(WRITTEN EXERCISE) Reproduce verbatim the portion of the Green Investment Bank article starting at "By Professor Michael" and ending at "in February 2010.".

(SOURCE EXCERPT)
Jibbing At The GIB: At What Risk The Green Investment Bank?

By Professor Michael Mainelli
Published by Financial World, IFS School of Finance (May 2011), page 8.

I don’t question the commitment of Green Investment Bank (GIB) supporters to the environment, but nor should adherents question mine when I wonder whether GIB will achieve what they desire. To bring the discussion up to date, a GIB proposal gained steam in 2008 leading the Conservative party to announce a consultation in November 2009. Bob Wigley, former Chairman of Merrill Lynch Europe, headed the Commission when it got going in February 2010.

The economic case for GIB has always been money and jobs - "new green technologies represent an important new source of jobs, investment and enterprise … the global market for green technologies and services is already worth $3 trillion per year … the UK has less than a 5% share of this market – less than France, Germany, USA or Japan … figures also show that the market shares achieved by Germany and France, normalised to their GDP, are around 50% higher than the UK's share.” The Commission reported back in June 2010, recommending an Act of Parliament to form GIB. Putting aside the political imperative to produce political theatre for a cost-constrained political party saddled with demanding carbon targets, the GIB initiative claims to address the following market failures,

  • "market investment capacity limits and limited utility balance sheet capacity
  • political and regulatory risks stemming from the fact that government policy determines expected returns and the history of policy changes;
  • confidence gaps among investors given technology risks, lack of transparency in government policy and high capital requirements for commercialisation;
  • the challenge of making large numbers of small, low carbon investments attractive to institutional investors."

(INFORMATION PROVIDED)
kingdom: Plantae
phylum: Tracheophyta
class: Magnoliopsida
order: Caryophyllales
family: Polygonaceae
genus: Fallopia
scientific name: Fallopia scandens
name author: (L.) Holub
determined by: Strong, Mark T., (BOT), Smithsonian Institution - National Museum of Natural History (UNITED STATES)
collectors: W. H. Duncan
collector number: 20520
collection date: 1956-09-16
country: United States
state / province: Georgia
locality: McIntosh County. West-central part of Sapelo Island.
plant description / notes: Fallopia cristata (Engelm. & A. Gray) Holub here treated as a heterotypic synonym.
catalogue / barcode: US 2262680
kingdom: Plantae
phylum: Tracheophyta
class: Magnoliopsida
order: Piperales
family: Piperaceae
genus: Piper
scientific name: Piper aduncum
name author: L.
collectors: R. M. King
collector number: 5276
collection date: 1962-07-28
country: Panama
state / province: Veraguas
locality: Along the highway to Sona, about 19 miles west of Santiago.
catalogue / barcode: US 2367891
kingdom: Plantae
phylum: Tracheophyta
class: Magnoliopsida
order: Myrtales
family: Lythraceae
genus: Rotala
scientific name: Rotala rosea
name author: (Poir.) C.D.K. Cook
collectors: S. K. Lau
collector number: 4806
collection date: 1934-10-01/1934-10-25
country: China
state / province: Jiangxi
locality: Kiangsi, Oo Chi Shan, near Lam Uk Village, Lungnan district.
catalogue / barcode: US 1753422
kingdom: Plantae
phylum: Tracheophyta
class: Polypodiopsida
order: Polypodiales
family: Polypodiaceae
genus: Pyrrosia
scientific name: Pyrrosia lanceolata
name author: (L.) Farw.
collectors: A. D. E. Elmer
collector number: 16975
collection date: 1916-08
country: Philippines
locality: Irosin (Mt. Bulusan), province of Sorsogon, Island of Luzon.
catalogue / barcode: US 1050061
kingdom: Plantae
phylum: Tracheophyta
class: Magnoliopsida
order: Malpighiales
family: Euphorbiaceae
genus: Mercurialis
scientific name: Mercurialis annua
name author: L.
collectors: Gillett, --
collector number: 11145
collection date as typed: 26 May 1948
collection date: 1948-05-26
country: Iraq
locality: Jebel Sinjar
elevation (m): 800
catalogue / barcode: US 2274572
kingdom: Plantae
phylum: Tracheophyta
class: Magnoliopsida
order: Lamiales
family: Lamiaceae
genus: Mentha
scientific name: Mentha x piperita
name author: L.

(EXPECTED OUTPUT)
By Professor Michael Mainelli
Published by Financial World, IFS School of Finance (May 2011), page 8.

I don’t question the commitment of Green Investment Bank (GIB) supporters to the environment, but nor should adherents question mine when I wonder whether GIB will achieve what they desire. To bring the discussion up to date, a GIB proposal gained steam in 2008 leading the Conservative party to announce a consultation in November 2009. Bob Wigley, former Chairman of Merrill Lynch Europe, headed the Commission when it got going in February 2010.